> **The problem**: Copy out every line of text in the material below word for word, leaving the pictures out of your answer.

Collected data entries
________________________

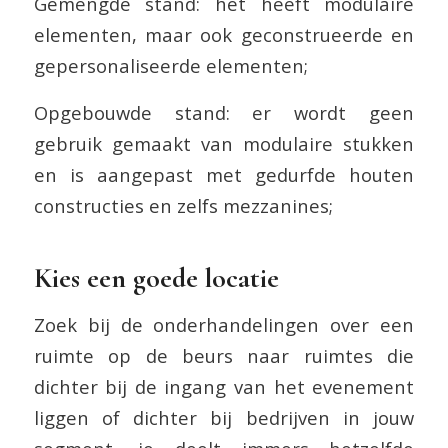
Gemengde stand: het heeft modulaire
elementen, maar ook geconstrueerde en
gepersonaliseerde elementen;
Opgebouwde stand: er wordt geen
gebruik gemaakt van modulaire stukken
en is aangepast met gedurfde houten
constructies en zelfs mezzanines;
Kies een goede locatie
Zoek bij de onderhandelingen over een
ruimte op de beurs naar ruimtes die
dichter bij de ingang van het evenement
liggen of dichter bij bedrijven in jouw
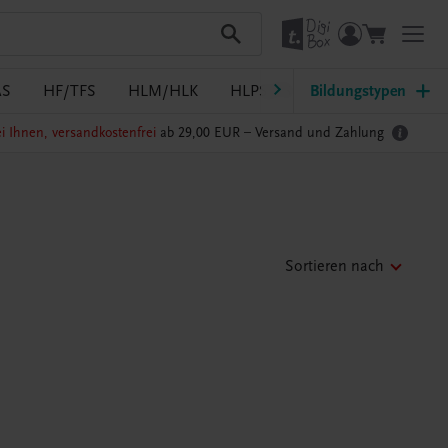
AS
HF/TFS
HLM/HLK
HLPS/FSB
Bildungstypen
HLT/Kolleg
i Ihnen, versandkostenfrei
ab 29,00 EUR –
Versand und Zahlung
Sortieren nach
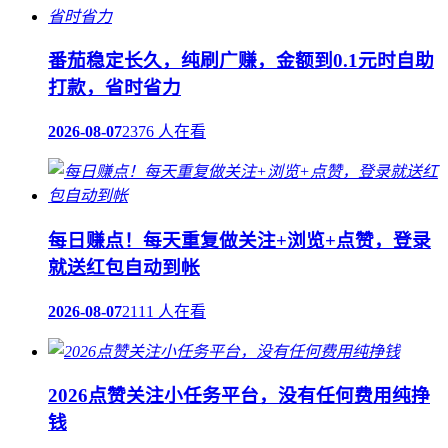
番茄稳定长久，纯刷广赚，金额到0.1元时自助
打款，省时省力
2026-08-07
2376 人在看
每日赚点！每天重复做关注+浏览+点赞，登录
就送红包自动到帐
2026-08-07
2111 人在看
2026点赞关注小任务平台，没有任何费用纯挣
钱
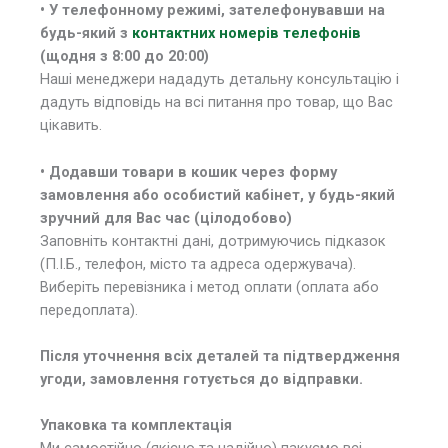
• У
телефонному режимі, зателефонувавши на
будь-який з
контактних номерів телефонів
(щодня з 8:00 до 20:00)
Наші менеджери нададуть детальну консультацію і
дадуть відповідь на всі питання про товар, що Вас
цікавить.
• Додавши товари в кошик через форму
замовлення або особистий кабінет, у будь-який
зручний для Вас час (цілодобово)
Заповніть контактні дані, дотримуючись підказок
(П.І.Б., телефон, місто та адреса одержувача).
Виберіть перевізника і метод оплати (оплата або
передоплата).
Після уточнення всіх деталей та підтвердження
угоди, замовлення готується до відправки.
Упаковка та комплектація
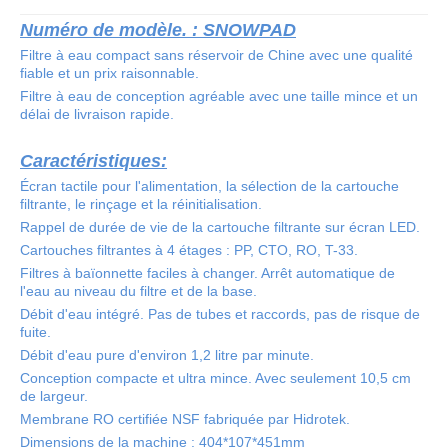
Numéro de modèle.
: SNOWPAD
Filtre à eau compact sans réservoir de Chine avec une qualité
fiable et un prix raisonnable.
Filtre à eau de conception agréable avec une taille mince et un
délai de livraison rapide.
Caractéristiques:
Écran tactile pour l'alimentation, la sélection de la cartouche
filtrante, le rinçage et la réinitialisation.
Rappel de durée de vie de la cartouche filtrante sur écran LED.
Cartouches filtrantes à 4 étages : PP, CTO, RO, T-33.
Filtres à baïonnette faciles à changer. Arrêt automatique de
l'eau au niveau du filtre et de la base.
Débit d'eau intégré. Pas de tubes et raccords, pas de risque de
fuite.
Débit d'eau pure d'environ 1,2 litre par minute.
Conception compacte et ultra mince. Avec seulement 10,5 cm
de largeur.
Membrane RO certifiée NSF fabriquée par Hidrotek.
Dimensions de la machine : 404*107*451mm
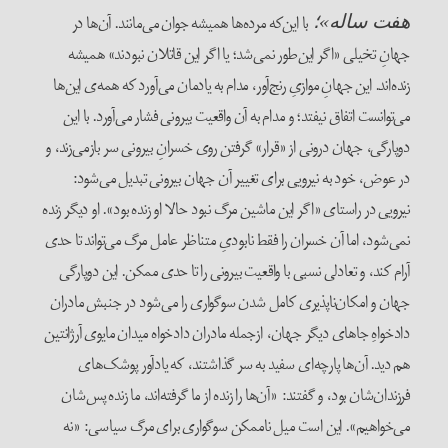
با این‌که مرده‌ها همیشه جوان می‌مانند. آن‌ها در
هفت ساله»؛
جهانِ تخیلی «اگر این‌طور نمی‌شد؛ یا اگر این قاتلان نبودند» همیشه
زنده‌اند. این جهانِ موازیِ رنج‌آور، مدام به یادمان می‌آورد که همه‌ی این‌ها
می‌توانست اتفاق نیفتد؛ و مدام به آن واقعیت بیرونی فشار می‌آورد. با این
دوپارگی، جهان درونی از «قرار» گرفتن روی خسرانِ بیرونی سر بازمی‌زند، و
در عوض، خود به نیرویی برای تغییر آن جهان بیرونی تبدیل می‌شود:
نیرویی در راستای «اگر این ماشین مرگ نبود حالا او زنده بود». او دیگر زنده
نمی‌شود، اما آن خسران را فقط نابودیِ متناظر عامل مرگ می‌تواند تا حدی
آرام کند، و تعادلی نسبی با واقعیت بیرونی را تا حدی ممکن. این دوپارگی
جهان و امکان‌ناپذیری کامل شدن سوگواری را می‌شود در جنبش مادران
دادخواه‌ِ جاهای دیگر جهان، ازجمله مادران دادخواه میدان مایوی آرژانتین
هم دید. آن‌ها پارچه‌ای سفید به سر گذاشتند، که یادآور پوشک‌های
فرزندان‌شان بود، و گفتند: «آن‌ها را زنده از ما گرفته‌اند، ما زنده پس‌شان
می‌خواهیم». این است میل ناممکن سوگواری برای مرگ سیاسی: «نه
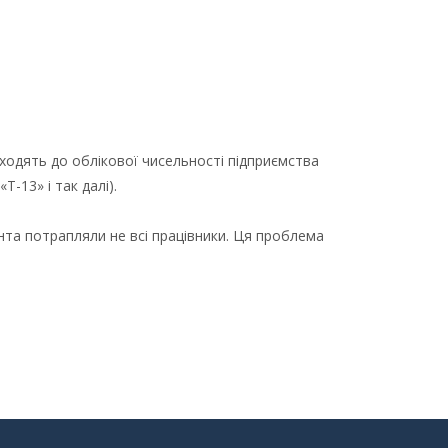
входять до облікової чисельності підприємства
Т-13» і так далі).
та потрапляли не всі працівники. Ця проблема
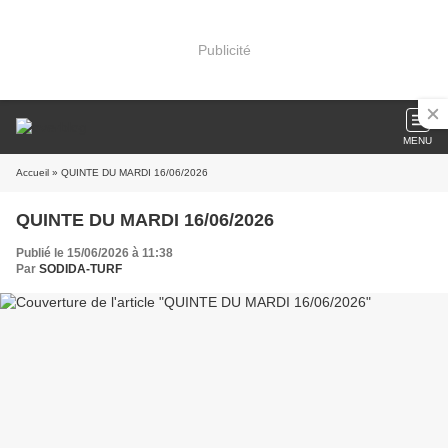
Publicité
MENU
Accueil
» QUINTE DU MARDI 16/06/2026
QUINTE DU MARDI 16/06/2026
Publié le 15/06/2026 à 11:38
Par
SODIDA-TURF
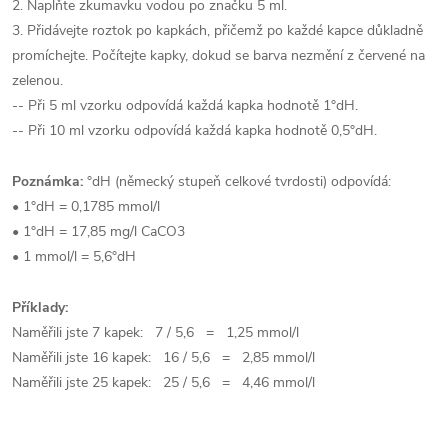
2. Naplňte zkumavku vodou po značku 5 ml.
3. Přidávejte roztok po kapkách, přičemž po každé kapce důkladně
promíchejte. Počítejte kapky, dokud se barva nezmění z červené na
zelenou.
-- Při 5 ml vzorku odpovídá každá kapka hodnotě 1°dH.
-- Při 10 ml vzorku odpovídá každá kapka hodnotě 0,5°dH.
Poznámka:
°dH (německý stupeň celkové tvrdosti) odpovídá:
• 1°dH = 0,1785 mmol/l
• 1°dH = 17,85 mg/l CaCO3
• 1 mmol/l = 5,6°dH
Příklady:
Naměřili jste 7 kapek: 7 / 5,6 = 1,25 mmol/l
Naměřili jste 16 kapek: 16 / 5,6 = 2,85 mmol/l
Naměřili jste 25 kapek: 25 / 5,6 = 4,46 mmol/l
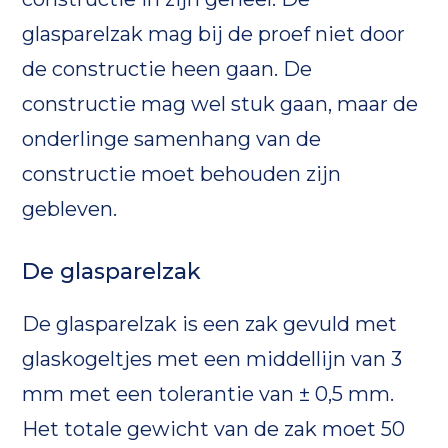
glasparelzak mag bij de proef niet door
de constructie heen gaan. De
constructie mag wel stuk gaan, maar de
onderlinge samenhang van de
constructie moet behouden zijn
gebleven.
De glasparelzak
De glasparelzak is een zak gevuld met
glaskogeltjes met een middellijn van 3
mm met een tolerantie van ± 0,5 mm.
Het totale gewicht van de zak moet 50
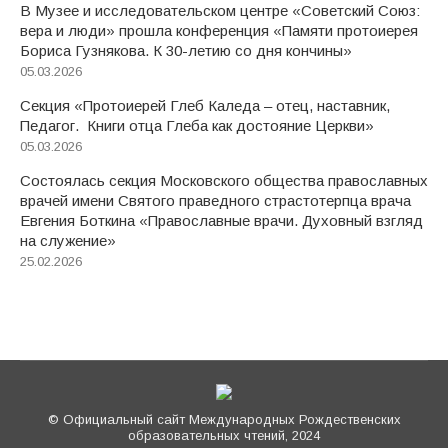
В Музее и исследовательском центре «Советский Союз:
вера и люди» прошла конференция «Памяти протоиерея
Бориса Гузнякова. К 30-летию со дня кончины»
05.03.2026
Секция «Протоиерей Глеб Каледа – отец, наставник,
Педагог. Книги отца Глеба как достояние Церкви»
05.03.2026
Состоялась секция Московского общества православных
врачей имени Святого праведного страстотерпца врача
Евгения Боткина «Православные врачи. Духовный взгляд
на служение»
25.02.2026
© Официальный сайт Международных Рождественских
образовательных чтений, 2024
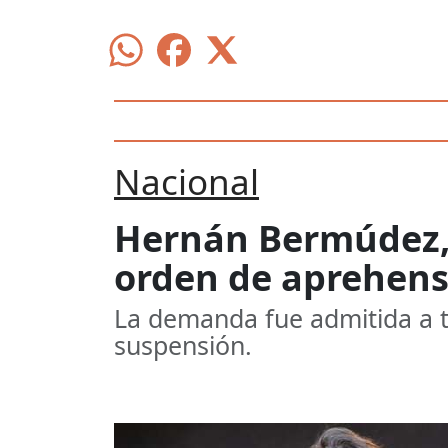
Nacional
Hernán Bermúdez, 
orden de aprehens
La demanda fue admitida a t
suspensión.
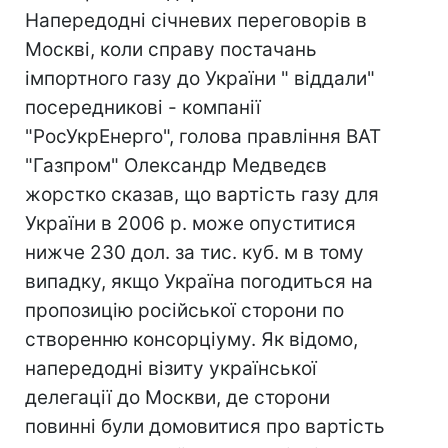
Напередодні січневих переговорів в
Москві, коли справу постачань
імпортного газу до України " віддали"
посередникові - компанії
"РосУкрЕнерго", голова правління ВАТ
"Газпром" Олександр Медведєв
жорстко сказав, що вартість газу для
України в 2006 р. може опуститися
нижче 230 дол. за тис. куб. м в тому
випадку, якщо Україна погодиться на
пропозицію російської сторони по
створенню консорціуму. Як відомо,
напередодні візиту української
делегації до Москви, де сторони
повинні були домовитися про вартість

________________________

> **Task solution**:
Gemengde stand: het heeft modulaire
elementen, maar ook geconstrueerde en
gepersonaliseerde elementen;
Opgebouwde stand: er wordt geen
gebruik gemaakt van modulaire stukken
en is aangepast met gedurfde houten
constructies en zelfs mezzanines;
Kies een goede locatie
Zoek bij de onderhandelingen over een
ruimte op de beurs naar ruimtes die
dichter bij de ingang van het evenement
liggen of dichter bij bedrijven in jouw
AS
HF/TFS
HLM/HLK
HLPS/FSB
Bildungstypen
HLT/Kolleg
i Ihnen, versandkostenfrei
ab 29,00 EUR –
Versand und Zahlung
Sortieren nach
番茄稳定长久，纯刷广赚，金额到0.1元时自助
打款，省时省力
2026-08-07
2376 人在看
每日赚点！每天重复做关注+浏览+点赞，登录
就送红包自动到帐
2026-08-07
2111 人在看
2026点赞关注小任务平台，没有任何费用纯挣
钱
• У
телефонному режимі, зателефонувавши на
будь-який з
контактних номерів телефонів
(щодня з 8:00 до 20:00)
Наші менеджери нададуть детальну консультацію і
дадуть відповідь на всі питання про товар, що Вас
цікавить.
• Додавши товари в кошик через форму
замовлення або особистий кабінет, у будь-який
зручний для Вас час (цілодобово)
Заповніть контактні дані, дотримуючись підказок
(П.І.Б., телефон, місто та адреса одержувача).
Виберіть перевізника і метод оплати (оплата або
передоплата).
Після уточнення всіх деталей та підтвердження
угоди, замовлення готується до відправки.
Упаковка та комплектація
Numéro de modèle.
: SNOWPAD
Filtre à eau compact sans réservoir de Chine avec une qualité
fiable et un prix raisonnable.
Filtre à eau de conception agréable avec une taille mince et un
délai de livraison rapide.
Caractéristiques:
Écran tactile pour l'alimentation, la sélection de la cartouche
filtrante, le rinçage et la réinitialisation.
Rappel de durée de vie de la cartouche filtrante sur écran LED.
Cartouches filtrantes à 4 étages : PP, CTO, RO, T-33.
Filtres à baïonnette faciles à changer. Arrêt automatique de
l'eau au niveau du filtre et de la base.
Débit d'eau intégré. Pas de tubes et raccords, pas de risque de
fuite.
Débit d'eau pure d'environ 1,2 litre par minute.
Conception compacte et ultra mince. Avec seulement 10,5 cm
de largeur.
Membrane RO certifiée NSF fabriquée par Hidrotek.
Dimensions de la machine : 404*107*451mm
با این‌که مرده‌ها همیشه جوان می‌مانند. آن‌ها در
هفت ساله»؛
جهانِ تخیلی «اگر این‌طور نمی‌شد؛ یا اگر این قاتلان نبودند» همیشه
زنده‌اند. این جهانِ موازیِ رنج‌آور، مدام به یادمان می‌آورد که همه‌ی این‌ها
می‌توانست اتفاق نیفتد؛ و مدام به آن واقعیت بیرونی فشار می‌آورد. با این
دوپارگی، جهان درونی از «قرار» گرفتن روی خسرانِ بیرونی سر بازمی‌زند، و
در عوض، خود به نیرویی برای تغییر آن جهان بیرونی تبدیل می‌شود:
نیرویی در راستای «اگر این ماشین مرگ نبود حالا او زنده بود». او دیگر زنده
نمی‌شود، اما آن خسران را فقط نابودیِ متناظر عامل مرگ می‌تواند تا حدی
آرام کند، و تعادلی نسبی با واقعیت بیرونی را تا حدی ممکن. این دوپارگی
جهان و امکان‌ناپذیری کامل شدن سوگواری را می‌شود در جنبش مادران
دادخواه‌ِ جاهای دیگر جهان، ازجمله مادران دادخواه میدان مایوی آرژانتین
هم دید. آن‌ها پارچه‌ای سفید به سر گذاشتند، که یادآور پوشک‌های
فرزندان‌شان بود، و گفتند: «آن‌ها را زنده از ما گرفته‌اند، ما زنده پس‌شان
می‌خواهیم». این است میل ناممکن سوگواری برای مرگ سیاسی: «نه
входять до облікової чисельності підприємства
Т-13» і так далі).
та потрапляли не всі працівники. Ця проблема
Publicité
MENU
Accueil
» QUINTE DU MARDI 16/06/2026
QUINTE DU MARDI 16/06/2026
Publié le 15/06/2026 à 11:38
Par
SODIDA-TURF
2. Naplňte zkumavku vodou po značku 5 ml.
3. Přidávejte roztok po kapkách, přičemž po každé kapce důkladně
promíchejte. Počítejte kapky, dokud se barva nezmění z červené na
zelenou.
-- Při 5 ml vzorku odpovídá každá kapka hodnotě 1°dH.
-- Při 10 ml vzorku odpovídá každá kapka hodnotě 0,5°dH.
Poznámka:
°dH (německý stupeň celkové tvrdosti) odpovídá:
• 1°dH = 0,1785 mmol/l
• 1°dH = 17,85 mg/l CaCO3
• 1 mmol/l = 5,6°dH
Příklady:
Naměřili jste 7 kapek: 7 / 5,6 = 1,25 mmol/l
Naměřili jste 16 kapek: 16 / 5,6 = 2,85 mmol/l
Naměřili jste 25 kapek: 25 / 5,6 = 4,46 mmol/l
glasparelzak mag bij de proef niet door
de constructie heen gaan. De
constructie mag wel stuk gaan, maar de
onderlinge samenhang van de
constructie moet behouden zijn
gebleven.
De glasparelzak
De glasparelzak is een zak gevuld met
glaskogeltjes met een middellijn van 3
mm met een tolerantie van ± 0,5 mm.
Het totale gewicht van de zak moet 50
В Музее и исследовательском центре «Советский Союз:
вера и люди» прошла конференция «Памяти протоиерея
Бориса Гузнякова. К 30-летию со дня кончины»
05.03.2026
Секция «Протоиерей Глеб Каледа – отец, наставник,
Педагог. Книги отца Глеба как достояние Церкви»
05.03.2026
Состоялась секция Московского общества православных
врачей имени Святого праведного страстотерпца врача
Евгения Боткина «Православные врачи. Духовный взгляд
на служение»
25.02.2026
© Официальный сайт Международных Рождественских
образовательных чтений, 2024
Nacional
Hernán Bermúdez, 
orden de aprehens
La demanda fue admitida a t
suspensión.
Напередодні січневих переговорів в
Москві, коли справу постачань
імпортного газу до України " віддали"
посередникові - компанії
"РосУкрЕнерго", голова правління ВАТ
"Газпром" Олександр Медведєв
жорстко сказав, що вартість газу для
України в 2006 р. може опуститися
нижче 230 дол. за тис. куб. м в тому
випадку, якщо Україна погодиться на
пропозицію російської сторони по
створенню консорціуму. Як відомо,
напередодні візиту української
делегації до Москви, де сторони
повинні були домовитися про вартість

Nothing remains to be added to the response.